Dr. Yamandú Sica Blanco

No puedo dejar de escribir sobre Yamandú Sica Blanco. Su muerte me golpeó de improviso. He dejado pasar algunos días para mitigar la pena. Fue profesor emérito de la Universidad de la República, dedicó toda su vida a la docencia teórica y práctica en su especialidad. Esa era su pasión. Su actividad profesional y gremial fue tan intensa como prolongada. Como director de la Clínica Ginecotocológica de la Facultad, tomó la posta del Dr. Hermógenes Alvarez en el Pereira Rossell. Vicepresidente e integrante del Comité Ejecutivo del Sindicato Médico del Uruguay, en los últimos años prestaba su colaboración invalorable en la Comisión de Educación Superior del MEC y en la Comisión de Seguimiento de la Facultad de Medicina del Claeh. Hace no mucho tiempo perdió a su entrañable compañera, la Dra. María Rosa Remedio, también profesional médica destacada y de hondo sentido humano, que lo había sucedido en la dirección de la Clínica.

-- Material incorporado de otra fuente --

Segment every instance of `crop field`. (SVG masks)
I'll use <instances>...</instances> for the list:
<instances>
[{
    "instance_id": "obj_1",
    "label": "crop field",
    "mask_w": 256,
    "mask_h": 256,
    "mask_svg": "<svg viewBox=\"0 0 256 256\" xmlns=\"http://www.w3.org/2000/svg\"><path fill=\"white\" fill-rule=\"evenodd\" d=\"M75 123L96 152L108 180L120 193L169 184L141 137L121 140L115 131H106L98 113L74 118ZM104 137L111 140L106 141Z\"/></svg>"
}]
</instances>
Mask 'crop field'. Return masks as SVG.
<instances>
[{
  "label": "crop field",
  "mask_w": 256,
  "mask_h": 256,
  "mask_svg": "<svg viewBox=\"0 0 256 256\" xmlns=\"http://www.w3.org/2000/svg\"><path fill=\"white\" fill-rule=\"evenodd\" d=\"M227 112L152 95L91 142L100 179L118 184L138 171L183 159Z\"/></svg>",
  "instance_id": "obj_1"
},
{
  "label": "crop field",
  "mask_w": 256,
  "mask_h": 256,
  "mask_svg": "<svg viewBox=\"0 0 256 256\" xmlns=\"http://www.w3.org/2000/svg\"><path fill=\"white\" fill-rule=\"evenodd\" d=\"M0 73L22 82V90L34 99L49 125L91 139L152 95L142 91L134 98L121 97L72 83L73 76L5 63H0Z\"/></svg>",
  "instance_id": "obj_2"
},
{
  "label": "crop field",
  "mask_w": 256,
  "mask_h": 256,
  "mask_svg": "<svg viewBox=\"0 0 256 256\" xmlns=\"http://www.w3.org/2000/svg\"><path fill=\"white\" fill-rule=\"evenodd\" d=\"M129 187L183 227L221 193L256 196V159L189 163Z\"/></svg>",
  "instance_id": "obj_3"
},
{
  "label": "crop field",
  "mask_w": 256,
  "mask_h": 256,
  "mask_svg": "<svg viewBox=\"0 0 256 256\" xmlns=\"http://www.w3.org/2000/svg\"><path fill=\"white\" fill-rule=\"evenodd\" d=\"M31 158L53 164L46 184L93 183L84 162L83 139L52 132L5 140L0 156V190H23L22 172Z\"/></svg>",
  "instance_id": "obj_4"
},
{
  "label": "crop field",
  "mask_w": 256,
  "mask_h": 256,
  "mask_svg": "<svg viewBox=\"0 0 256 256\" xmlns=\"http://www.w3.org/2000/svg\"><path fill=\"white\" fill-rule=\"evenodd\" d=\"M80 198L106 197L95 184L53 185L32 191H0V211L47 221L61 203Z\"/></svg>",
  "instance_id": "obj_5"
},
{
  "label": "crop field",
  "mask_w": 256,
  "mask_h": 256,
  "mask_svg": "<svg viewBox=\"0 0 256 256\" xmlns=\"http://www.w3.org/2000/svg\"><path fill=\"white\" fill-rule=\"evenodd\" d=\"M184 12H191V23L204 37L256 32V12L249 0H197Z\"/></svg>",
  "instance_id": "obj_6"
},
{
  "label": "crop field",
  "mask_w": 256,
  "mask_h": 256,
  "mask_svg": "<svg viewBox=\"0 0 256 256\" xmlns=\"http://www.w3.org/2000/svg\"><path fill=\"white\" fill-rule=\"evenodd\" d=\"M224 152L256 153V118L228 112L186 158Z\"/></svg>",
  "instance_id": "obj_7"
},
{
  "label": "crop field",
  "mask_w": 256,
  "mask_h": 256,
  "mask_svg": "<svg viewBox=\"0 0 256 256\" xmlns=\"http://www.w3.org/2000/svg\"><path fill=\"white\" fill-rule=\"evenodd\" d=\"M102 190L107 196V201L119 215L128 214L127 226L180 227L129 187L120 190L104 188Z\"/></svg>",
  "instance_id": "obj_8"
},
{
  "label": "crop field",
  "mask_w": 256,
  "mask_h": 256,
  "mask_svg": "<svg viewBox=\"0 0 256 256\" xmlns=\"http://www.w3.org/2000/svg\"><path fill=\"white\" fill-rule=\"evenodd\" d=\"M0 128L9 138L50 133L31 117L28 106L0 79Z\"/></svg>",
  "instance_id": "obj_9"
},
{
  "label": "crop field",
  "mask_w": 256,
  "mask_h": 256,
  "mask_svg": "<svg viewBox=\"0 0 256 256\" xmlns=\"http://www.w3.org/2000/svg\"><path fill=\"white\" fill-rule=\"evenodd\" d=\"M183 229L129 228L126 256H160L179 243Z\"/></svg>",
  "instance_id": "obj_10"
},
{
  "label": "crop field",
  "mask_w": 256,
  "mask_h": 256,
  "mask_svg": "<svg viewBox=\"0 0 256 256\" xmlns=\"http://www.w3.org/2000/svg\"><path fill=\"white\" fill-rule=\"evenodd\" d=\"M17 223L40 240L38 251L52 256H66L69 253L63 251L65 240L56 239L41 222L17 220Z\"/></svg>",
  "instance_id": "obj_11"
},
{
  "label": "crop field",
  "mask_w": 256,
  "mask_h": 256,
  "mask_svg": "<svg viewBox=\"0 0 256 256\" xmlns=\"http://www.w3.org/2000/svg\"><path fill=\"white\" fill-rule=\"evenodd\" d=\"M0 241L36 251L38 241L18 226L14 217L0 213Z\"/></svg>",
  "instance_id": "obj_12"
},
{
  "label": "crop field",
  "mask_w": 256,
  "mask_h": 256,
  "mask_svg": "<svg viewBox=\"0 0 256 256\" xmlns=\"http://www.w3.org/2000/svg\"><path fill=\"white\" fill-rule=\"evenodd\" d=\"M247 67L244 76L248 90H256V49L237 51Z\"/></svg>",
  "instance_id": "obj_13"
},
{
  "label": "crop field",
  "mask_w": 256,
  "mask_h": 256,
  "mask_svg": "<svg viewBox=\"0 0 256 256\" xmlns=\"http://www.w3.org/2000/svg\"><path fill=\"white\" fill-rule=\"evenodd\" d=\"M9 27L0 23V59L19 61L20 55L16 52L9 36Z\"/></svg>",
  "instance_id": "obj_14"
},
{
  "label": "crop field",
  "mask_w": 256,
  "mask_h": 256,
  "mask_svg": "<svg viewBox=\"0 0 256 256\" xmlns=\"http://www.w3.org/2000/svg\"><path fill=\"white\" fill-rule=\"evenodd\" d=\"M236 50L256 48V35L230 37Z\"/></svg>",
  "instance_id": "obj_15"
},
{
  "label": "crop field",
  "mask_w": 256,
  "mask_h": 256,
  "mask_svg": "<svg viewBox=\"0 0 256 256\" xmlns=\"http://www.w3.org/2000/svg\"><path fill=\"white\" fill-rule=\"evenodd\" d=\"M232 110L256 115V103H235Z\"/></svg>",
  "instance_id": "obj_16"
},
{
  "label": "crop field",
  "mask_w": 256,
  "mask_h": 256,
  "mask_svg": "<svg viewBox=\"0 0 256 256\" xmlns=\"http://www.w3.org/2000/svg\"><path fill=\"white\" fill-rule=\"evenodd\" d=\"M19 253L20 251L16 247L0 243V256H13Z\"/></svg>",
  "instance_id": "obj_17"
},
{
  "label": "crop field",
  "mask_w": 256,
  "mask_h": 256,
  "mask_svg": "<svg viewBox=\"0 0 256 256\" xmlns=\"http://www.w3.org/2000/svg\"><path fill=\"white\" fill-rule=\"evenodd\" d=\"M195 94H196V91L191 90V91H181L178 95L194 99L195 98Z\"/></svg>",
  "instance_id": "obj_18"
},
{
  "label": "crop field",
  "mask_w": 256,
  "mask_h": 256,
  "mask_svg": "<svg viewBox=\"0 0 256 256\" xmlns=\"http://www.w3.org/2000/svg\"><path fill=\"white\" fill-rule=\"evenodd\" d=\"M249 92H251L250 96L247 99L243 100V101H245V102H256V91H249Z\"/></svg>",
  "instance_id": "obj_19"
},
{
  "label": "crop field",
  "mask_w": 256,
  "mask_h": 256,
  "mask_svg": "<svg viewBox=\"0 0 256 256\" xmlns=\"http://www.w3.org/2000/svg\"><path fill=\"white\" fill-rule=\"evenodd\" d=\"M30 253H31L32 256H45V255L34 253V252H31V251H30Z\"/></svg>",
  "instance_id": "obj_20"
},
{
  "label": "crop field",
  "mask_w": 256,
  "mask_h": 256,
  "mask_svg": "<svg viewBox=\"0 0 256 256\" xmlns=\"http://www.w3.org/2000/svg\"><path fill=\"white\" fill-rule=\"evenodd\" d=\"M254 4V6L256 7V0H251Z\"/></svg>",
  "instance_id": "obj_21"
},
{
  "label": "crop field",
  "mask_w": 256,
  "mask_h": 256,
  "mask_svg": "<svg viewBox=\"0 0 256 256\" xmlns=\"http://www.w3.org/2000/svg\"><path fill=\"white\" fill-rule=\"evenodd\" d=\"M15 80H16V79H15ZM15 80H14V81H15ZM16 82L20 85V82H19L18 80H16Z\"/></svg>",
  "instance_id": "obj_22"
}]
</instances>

Posiblemente me olvide de muchos títulos alcanzados por Yamandú con trabajo, dedicación, inteligencia y una vocación que le brotaba por todos los poros. Pero para mí será ante todo, y para siempre, el compañero del alma desde los bancos de Preparatorios en el Vázquez Acevedo. Desde 1943 y por toda la vida.

Qué tiempos aquellos. La edad dorada de la primera adolescencia, con la vida y el mundo por delante. El azar de la inicial del apellido nos colocó en el mismo grupo. Formamos aquel año una trilogía con Yamandú Sica y Teófilo Collazo, que trillábamos incansablemente los corredores de la planta alta de Preparatorios, discurriendo sobre la vida y el mundo. Mejor dicho: sobre cómo cambiar el mundo. Yo había leído ese año el Manifiesto, adquirido en la librería América de la esquina de Eduardo Acevedo y Guayabo y, maravillado, había dictaminado que era una genialidad o una locura total, sin término medio posible. Yamandú defendía las concepciones del batllismo sin mácula, del batllismo de don Pepe Batlle. Teófilo Collazo era un anarquista de pura cepa. Unos años después, integró un grupo que fue convencido por don Luis Batlle, ingresó a la lid política desde esa vertiente, fue senador y ministro del líder quincista y se mató unos años después en un accidente automovilístico al cruzar un puente. En aquellos tiempos visitamos incluso un local anarquista en la calle Madrid, cerca de Miguelete y Sierra, pero esa es otra historia.

Entramos juntos con Yamandú a la Facultad en el año 45 (también con Hugo Villar), inaugurando un famoso Plan Nuevo por el cual se estudiaba toda la anatomía (y sus anexos) en el primer año. Después la vida nos fue separando, porque yo tomé otros derroteros, y él culminó la carrera y alcanzó la cumbre en su especialidad, siempre combinada con la docencia. Durante la dictadura, que lo destituyó, vino a verme en el exilio mexicano y asumió una misión por la cual le guardé reconocimiento para siempre. Al retorno en el año 84, me lo encuentro en una reunión de la dirección del PCU, en plena militancia. Integró la primera bancada de la 1001 electa ese año, junto con Gilberto Ríos, José Pedro Ciganda, Gonzalo Carámbula, Andrés Toriani. Le tocó presidir en algún período la Cámara en esa primera legislatura posdictadura, lo que hizo con brillo y ecuanimidad. Fue coautor del proyecto de creación de la Comisión Honoraria de Lucha contra el Cáncer, que integró como tesorero en los primeros cinco años. Renunció a la Cámara en 1986, cuando fue repuesto en la cátedra, recibiendo el homenaje de sus colegas parlamentarios. A esa altura nuestros contactos adquirieron relativa frecuencia, en su apartamento frente a la rambla, tocando esencialmente la cuerda política y los avatares del Frente.

Sufrió profundamente la pérdida de su esposa. Creo que ahí se acercó a su propio desenlace, que se precipitó el sábado 8 de noviembre. Un cáncer de pulmón, del que había sido operado con éxito en 1980, tuvo un rebrote. Murió rodeado de sus hijos, y permanecerá en nuestro recuerdo. Vivió la vida de tal suerte, que viva queda en su muerte.